While state regulations do not specify the width between crib slats, surveyors can cite a business for any crib deemed "unsafe," said Gil Lawson, spokesman for the Cabinet for Health Services. He said unsafe cribs would not automatically mean a caregiver would lose a day care license, although the firm would be expected to correct the problem.

"This death is a good reason to strengthen Kentucky's regulations concerning cribs," said Elaine Ward, associate executive director for 4C, a nonprofit childcare resource and referral service serving 13 Greater Cincinnati counties. "The regulations say all equipment should be safe. That's a very broad rule."

She said state regulators might not be able to address every piece of equipment that might be used in a day care setting, but that cribs certainly should be looked at closely.
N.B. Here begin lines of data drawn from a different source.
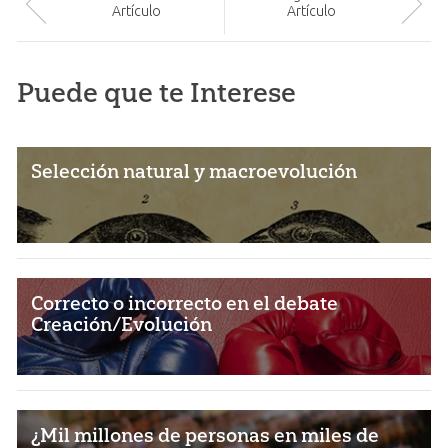
Artículo
Artículo
Puede que te Interese
Selección natural y macroevolución
Correcto o incorrecto en el debate
Creación/Evolución
¿Mil millones de personas en miles de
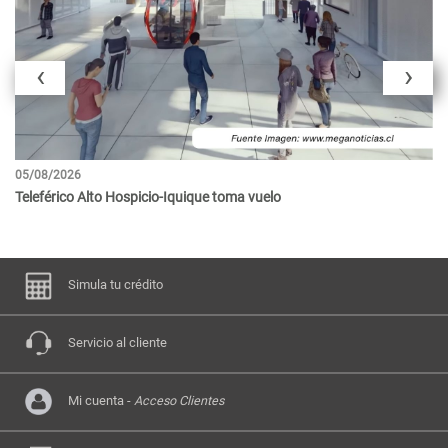
‹
›
05/08/2026
29
Teleférico Alto Hospicio-Iquique toma vuelo
Ta
Simula tu crédito
Servicio al cliente
Mi cuenta -
Acceso Clientes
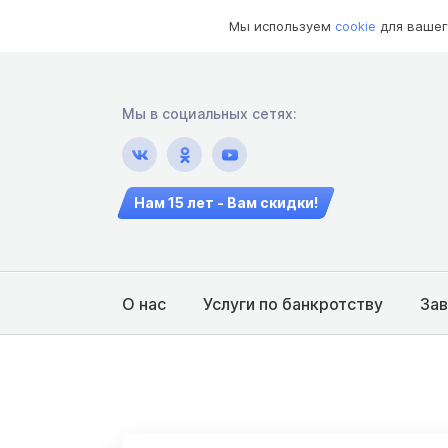
Мы используем
cookie
для вашег
Мы в социальных сетях:
Нам 15 лет - Вам скидки!
О нас
Услуги по банкротству
За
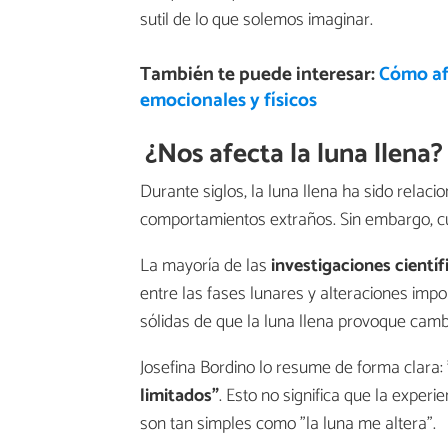
sutil de lo que solemos imaginar.
También te puede interesar:
Cómo afe
emocionales y físicos
¿Nos afecta la luna llena? 
Durante siglos, la luna llena ha sido relac
comportamientos extraños. Sin embargo, cua
La mayoría de las
investigaciones científ
entre las fases lunares y alteraciones impor
sólidas de que la luna llena provoque camb
Josefina Bordino lo resume de forma clara:
limitados"
. Esto no significa que la exper
son tan simples como "la luna me altera".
Ward said state regulators already require mattresses in cribs to be a certain thickness.

There are about 2,200 licensed day cares in Kentucky, and the Cabinet for Health Services suspends, revokes or denies about 30 licenses a year, Lawson said.

Lawson said the in-home day care was licensed for seven children.
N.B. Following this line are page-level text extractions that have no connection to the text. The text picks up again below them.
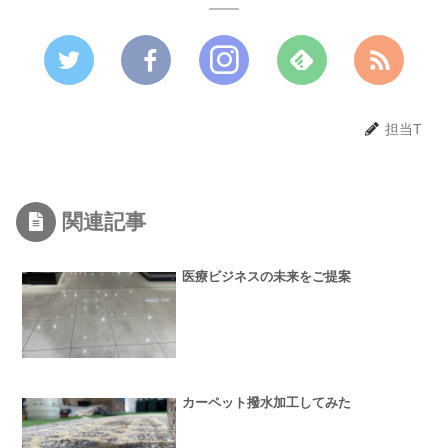
担当T
関連記事
医療ビジネスの未来をご提案
カーペット撥水加工してみた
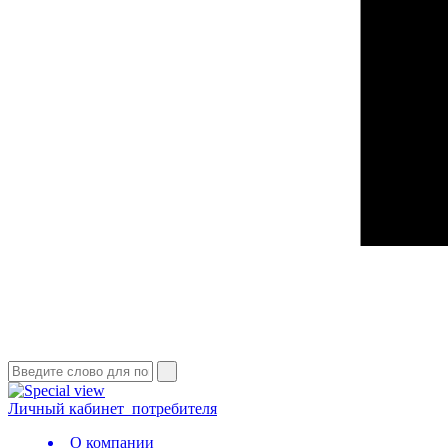
Личный кабинет
потребителя
О компании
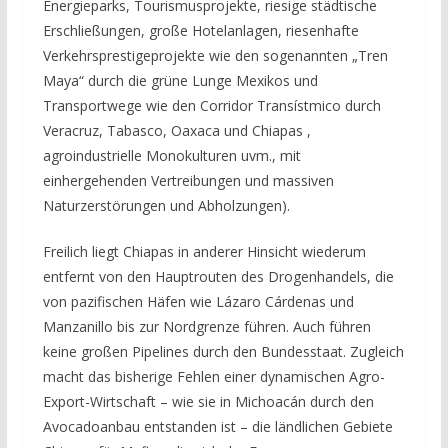
Energieparks, Tourismusprojekte, riesige städtische
Erschließungen, große Hotelanlagen, riesenhafte
Verkehrsprestigeprojekte wie den sogenannten „Tren
Maya“ durch die grüne Lunge Mexikos und
Transportwege wie den Corridor Transístmico durch
Veracruz, Tabasco, Oaxaca und Chiapas ,
agroindustrielle Monokulturen uvm., mit
einhergehenden Vertreibungen und massiven
Naturzerstörungen und Abholzungen).
Freilich liegt Chiapas in anderer Hinsicht wiederum
entfernt von den Hauptrouten des Drogenhandels, die
von pazifischen Häfen wie Lázaro Cárdenas und
Manzanillo bis zur Nordgrenze führen. Auch führen
keine großen Pipelines durch den Bundesstaat. Zugleich
macht das bisherige Fehlen einer dynamischen Agro-
Export-Wirtschaft – wie sie in Michoacán durch den
Avocadoanbau entstanden ist – die ländlichen Gebiete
Day care operator Revonna Rogers is not facing any charge at this time, said Independence Detective Amy Chapman, but she stressed that the investigation was not complete.

Rogers could not be reached for comment Thursday.

The Cabinet for Families & Children is also investigating the death, but spokesman Mike Jennings would not comment on specifics of the case.

Old cribs pose other dangers, experts say. They include corner posts that children's clothes get caught in, cutouts on headboards and footboards that children get their heads stuck in, and overall loose crib hardware such as screws.

Ward said the death of Leah should be used to highlight the dangers of hand-me-down cribs. She said there are simple tests parents can do to check the safety of a crib. If a pop can be slid between them, they are too far apart.

"Cribs get recycled too often," she said. "They are sold at yard sales, and sometimes people are just not aware of the dangers."